An exact copy of every entry is needed, with no images.
********************
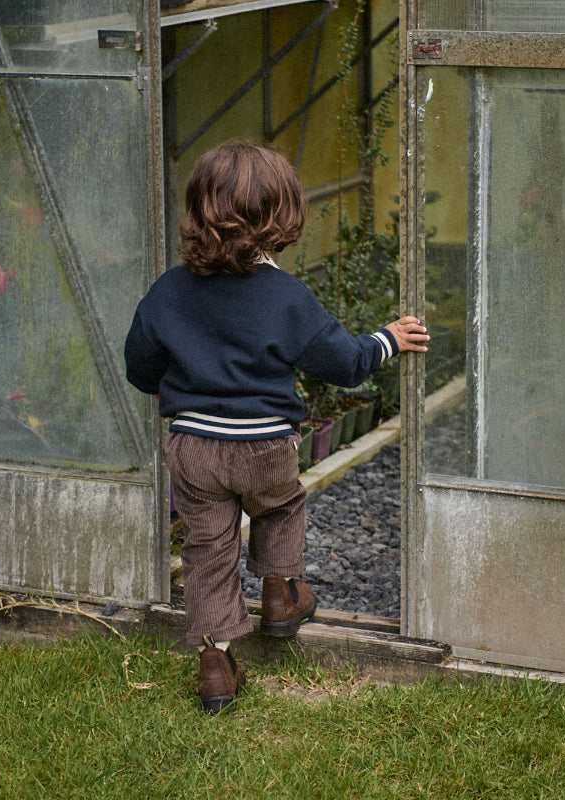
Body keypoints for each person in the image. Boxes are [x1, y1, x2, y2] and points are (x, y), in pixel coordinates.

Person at [125, 143, 428, 713]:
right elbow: (344, 364)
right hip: (265, 445)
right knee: (281, 505)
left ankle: (216, 666)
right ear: (281, 218)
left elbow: (140, 368)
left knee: (208, 548)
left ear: (198, 211)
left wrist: (183, 382)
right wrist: (387, 339)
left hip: (194, 448)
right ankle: (282, 596)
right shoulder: (287, 297)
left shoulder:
********************
→ RESPONSE AREA
Body keypoints for each person in the image. Boxes are [x1, y1, x2, y2] and points are (x, y), in pixel coordinates.

Person at [125, 143, 428, 713]:
right elbow: (344, 364)
right hip: (265, 445)
right knee: (281, 505)
left ankle: (216, 666)
right ear: (281, 218)
left elbow: (140, 368)
left knee: (208, 548)
left ear: (198, 211)
left wrist: (183, 382)
right wrist: (387, 339)
left hip: (194, 448)
right ankle: (282, 596)
right shoulder: (287, 297)
left shoulder:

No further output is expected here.